Is It Time for a Digital Detox?

We’re practically attached to our devices nowadays: The New York Post found that the average American checks their phone 80 times a day. It sounds egregious at first, but if you break it down, that’s just five times an hour assuming that you’re awake for sixteen hours of any given day. You could very well be checking more than 80 times a day and that’s definitely a sign it’s time to take a digital detox. With a summer holiday coming up, it’s the perfect time to do so. Taking a “digital detox” — where you reduce your usage of your electronic devices or eschew them entirely — can be just what you need even if you don’t have any vacation plans.

Why a Digital Detox?

Are you badly in need of a digital detox or wondering what some of the risks are if you don’t do them often enough? Here’s how you know it’s time to put the phone down for a while.

  • It’s become difficult to separate your work from your personal life. Whether you work for yourself or your job contacts you frequently off the clock, you need to set boundaries. For entrepreneurs and freelancers, this part is definitely more challenging because work can easily bleed into your personal life in exchange for the flexibility.
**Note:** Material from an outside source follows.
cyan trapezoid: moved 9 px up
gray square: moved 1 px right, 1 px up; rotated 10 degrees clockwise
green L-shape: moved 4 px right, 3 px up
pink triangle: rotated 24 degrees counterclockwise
But it’s easy to feel overwhelmed and like you have no escape from work when you’re constantly checking your devices for new emails, project updates, and so on. Spending less time on them will help you feel more centered on your “me” time versus time you’re available to get work done.
  • You’re becoming more anxious. All those emails piling up, people tagging you on social media and wanting your input, those scads of unread articles can feel incredibly daunting to think about — that you’re just not getting to these things and letting them accumulate to deal with at a later date. Being constantly tapped in can fuel this sense of anxiety that you’re constantly missing something.
  • Constantly checking your phone as an illusion of being busy means you’re checking out of paying attention to the world around you. If you’re not checking the time, waiting for a specific message or email, or other specific reason for pulling your phone out, then it’s time for a digital detox. If you’re constantly on the phone ignoring the world around you and without a real reason for it, it can have various detrimental effects.
  • Too much screen time causes physical eye strain and dryness. Staring at screens all day also has physical consequences that have been causing concern for ophthalmologists worldwide. Protracted and repeated device use can cause both short- and long-term eye strain and future vision problems.
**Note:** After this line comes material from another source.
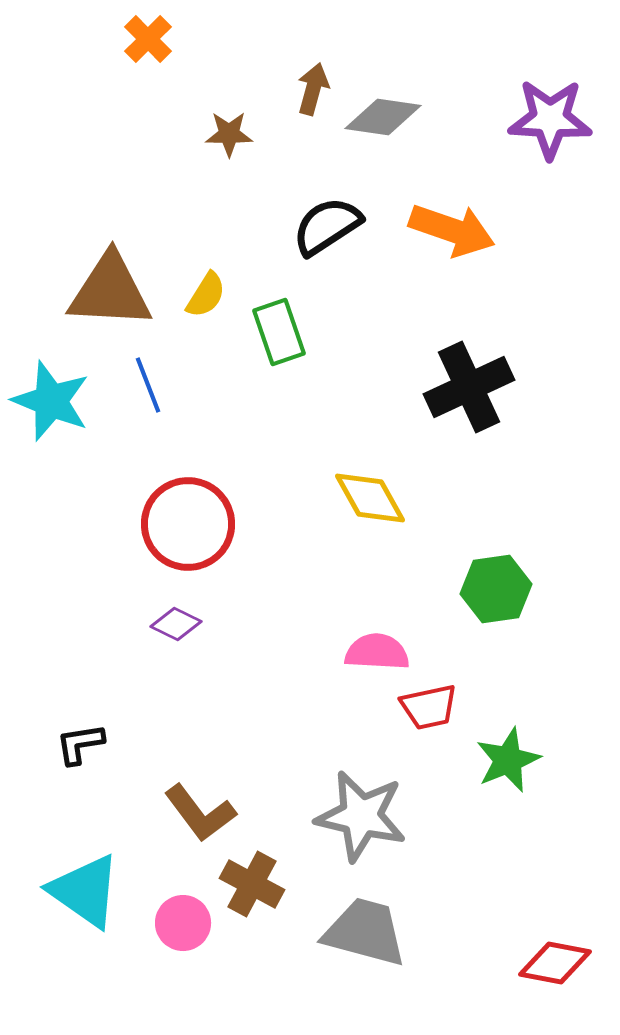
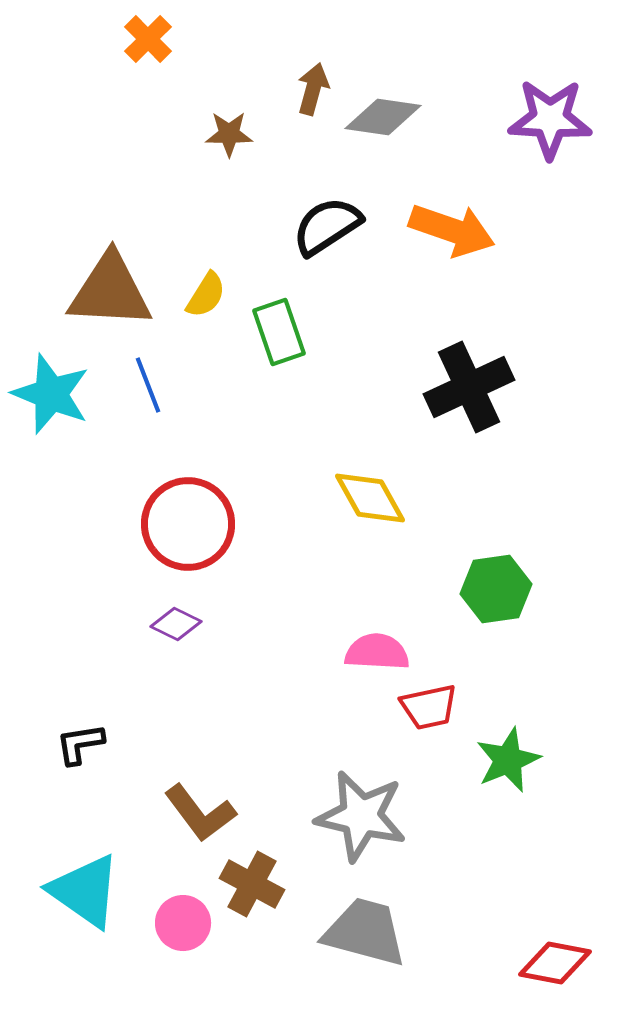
cyan star: moved 7 px up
How to Take a Digital Detox

Taking a digital detox is something you should plan in advance with at least a little notice. This way, you can handle your most urgent matters right away before you get to the time blocked off to disengage from your devices. Aside from just turning your devices off, here’s how you can disengage from the digital world.

  • Make a note of specific reasons for pulling out your devices. Do you need to look up something with a defined purpose like a medical appointment, address, or to find a friend in a crowded place? Use your devices for those purposes only and then put them on silent once you’re alone or with other people so you can stay in the moment with the people you’re spending time with or have the mental space to self-reflect.
  • Plan a specific day when you’ll have no devices on, plus some activities. Shut everything off for at least 24 hours, go longer if you can. It will help make you more mindful of what’s happening in the world around you and also help you enjoy the activities planned like going for a run, cooking, or working on an art project.
  • Go grayscale when you return. Setting your phone to grayscale can help combat phone addiction. Noir is a nice aesthetic that also doesn’t jostle the brain’s pleasure centers like the bright colors do that make you consistently check your phone at least 80 times per day.

You’ll have a more refreshing and engaged holiday that helps separate your work time from your alone time by taking at least a day away from your usual apps.